ACTIVITY. In the listing below, find every line with the string "between" and pull it out.

┏━━

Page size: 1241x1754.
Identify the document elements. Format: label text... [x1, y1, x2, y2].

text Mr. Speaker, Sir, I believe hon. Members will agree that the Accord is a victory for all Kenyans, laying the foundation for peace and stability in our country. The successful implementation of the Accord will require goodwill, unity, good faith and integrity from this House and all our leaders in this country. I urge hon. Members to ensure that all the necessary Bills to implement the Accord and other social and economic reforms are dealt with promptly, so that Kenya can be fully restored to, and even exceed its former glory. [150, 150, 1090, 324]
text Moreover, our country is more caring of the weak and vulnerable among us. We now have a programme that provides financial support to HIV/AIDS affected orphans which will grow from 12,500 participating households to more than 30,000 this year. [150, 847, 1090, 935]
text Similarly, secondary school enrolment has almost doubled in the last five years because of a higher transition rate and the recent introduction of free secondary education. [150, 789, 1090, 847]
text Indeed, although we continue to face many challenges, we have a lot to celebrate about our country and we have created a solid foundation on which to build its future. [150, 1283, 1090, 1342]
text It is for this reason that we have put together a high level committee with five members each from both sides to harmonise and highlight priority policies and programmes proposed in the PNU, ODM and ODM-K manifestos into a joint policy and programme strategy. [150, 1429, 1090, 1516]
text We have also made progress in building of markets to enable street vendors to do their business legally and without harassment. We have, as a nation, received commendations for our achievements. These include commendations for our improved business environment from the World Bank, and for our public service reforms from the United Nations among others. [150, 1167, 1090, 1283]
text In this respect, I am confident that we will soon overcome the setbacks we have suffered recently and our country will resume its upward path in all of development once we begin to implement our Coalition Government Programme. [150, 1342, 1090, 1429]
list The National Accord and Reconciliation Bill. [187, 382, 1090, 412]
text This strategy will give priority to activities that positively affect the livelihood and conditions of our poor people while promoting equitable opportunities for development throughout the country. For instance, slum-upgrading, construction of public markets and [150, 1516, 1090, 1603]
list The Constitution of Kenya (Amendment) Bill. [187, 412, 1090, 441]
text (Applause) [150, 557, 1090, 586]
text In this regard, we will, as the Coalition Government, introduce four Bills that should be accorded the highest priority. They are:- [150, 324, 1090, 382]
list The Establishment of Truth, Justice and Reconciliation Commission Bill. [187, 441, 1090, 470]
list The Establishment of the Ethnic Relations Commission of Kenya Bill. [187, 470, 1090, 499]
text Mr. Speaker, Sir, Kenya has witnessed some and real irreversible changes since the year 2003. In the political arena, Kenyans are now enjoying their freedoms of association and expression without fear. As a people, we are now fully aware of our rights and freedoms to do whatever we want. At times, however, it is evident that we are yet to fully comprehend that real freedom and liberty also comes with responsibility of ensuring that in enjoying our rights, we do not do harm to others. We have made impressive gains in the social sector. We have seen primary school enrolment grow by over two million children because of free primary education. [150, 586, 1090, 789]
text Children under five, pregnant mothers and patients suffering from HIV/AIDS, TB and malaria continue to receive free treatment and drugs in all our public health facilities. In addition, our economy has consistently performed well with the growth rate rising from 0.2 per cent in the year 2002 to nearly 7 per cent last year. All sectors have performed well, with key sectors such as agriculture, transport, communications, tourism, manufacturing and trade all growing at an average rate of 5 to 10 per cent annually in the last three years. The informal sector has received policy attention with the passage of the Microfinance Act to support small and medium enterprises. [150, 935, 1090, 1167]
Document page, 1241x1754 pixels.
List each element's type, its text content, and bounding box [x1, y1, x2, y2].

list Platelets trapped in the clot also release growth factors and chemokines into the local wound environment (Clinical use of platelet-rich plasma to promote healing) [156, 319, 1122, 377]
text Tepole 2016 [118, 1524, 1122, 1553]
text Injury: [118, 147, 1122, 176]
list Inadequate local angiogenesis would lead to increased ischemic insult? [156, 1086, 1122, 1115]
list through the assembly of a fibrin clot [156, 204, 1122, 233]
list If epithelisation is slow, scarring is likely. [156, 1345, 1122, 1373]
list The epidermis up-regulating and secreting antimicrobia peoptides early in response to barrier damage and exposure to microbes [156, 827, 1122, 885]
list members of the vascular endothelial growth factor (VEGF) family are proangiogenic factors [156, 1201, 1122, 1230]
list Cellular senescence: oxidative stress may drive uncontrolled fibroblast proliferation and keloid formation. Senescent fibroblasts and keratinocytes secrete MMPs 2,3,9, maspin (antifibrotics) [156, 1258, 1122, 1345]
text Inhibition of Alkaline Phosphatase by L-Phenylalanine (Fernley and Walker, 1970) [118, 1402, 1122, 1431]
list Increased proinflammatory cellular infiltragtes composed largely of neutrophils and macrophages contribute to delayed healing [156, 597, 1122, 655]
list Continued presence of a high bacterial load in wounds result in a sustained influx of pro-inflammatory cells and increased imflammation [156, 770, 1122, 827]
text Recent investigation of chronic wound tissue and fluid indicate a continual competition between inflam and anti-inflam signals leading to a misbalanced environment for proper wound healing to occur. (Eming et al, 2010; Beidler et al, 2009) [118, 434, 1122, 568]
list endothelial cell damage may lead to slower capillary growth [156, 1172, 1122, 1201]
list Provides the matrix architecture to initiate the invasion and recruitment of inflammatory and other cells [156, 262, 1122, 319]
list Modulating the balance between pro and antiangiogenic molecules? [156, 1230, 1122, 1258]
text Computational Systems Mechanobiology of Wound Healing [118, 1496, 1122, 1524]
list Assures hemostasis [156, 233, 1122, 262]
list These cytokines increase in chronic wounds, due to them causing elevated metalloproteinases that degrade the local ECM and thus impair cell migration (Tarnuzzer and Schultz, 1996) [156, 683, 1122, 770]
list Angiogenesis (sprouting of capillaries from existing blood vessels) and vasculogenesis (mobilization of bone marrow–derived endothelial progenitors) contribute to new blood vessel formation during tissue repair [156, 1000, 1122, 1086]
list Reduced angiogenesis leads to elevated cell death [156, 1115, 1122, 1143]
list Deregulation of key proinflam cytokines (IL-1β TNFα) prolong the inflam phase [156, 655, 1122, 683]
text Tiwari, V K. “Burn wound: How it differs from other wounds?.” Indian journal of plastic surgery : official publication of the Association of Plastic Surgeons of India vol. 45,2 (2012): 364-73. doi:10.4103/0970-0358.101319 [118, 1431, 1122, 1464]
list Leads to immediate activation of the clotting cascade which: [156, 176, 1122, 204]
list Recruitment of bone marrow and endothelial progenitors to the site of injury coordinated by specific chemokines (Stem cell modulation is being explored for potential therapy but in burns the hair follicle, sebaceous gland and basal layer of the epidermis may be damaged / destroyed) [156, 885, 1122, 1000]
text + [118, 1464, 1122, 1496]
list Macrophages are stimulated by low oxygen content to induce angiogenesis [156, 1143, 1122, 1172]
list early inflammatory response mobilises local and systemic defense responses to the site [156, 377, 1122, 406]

┗━━

RESPONSE FOR THIS EXERCISE.
text Recent investigation of chronic wound tissue and fluid indicate a continual competition between inflam and anti-inflam signals leading to a misbalanced environment for proper wound healing to occur. (Eming et al, 2010; Beidler et al, 2009) [118, 434, 1122, 568]
list Modulating the balance between pro and antiangiogenic molecules? [156, 1230, 1122, 1258]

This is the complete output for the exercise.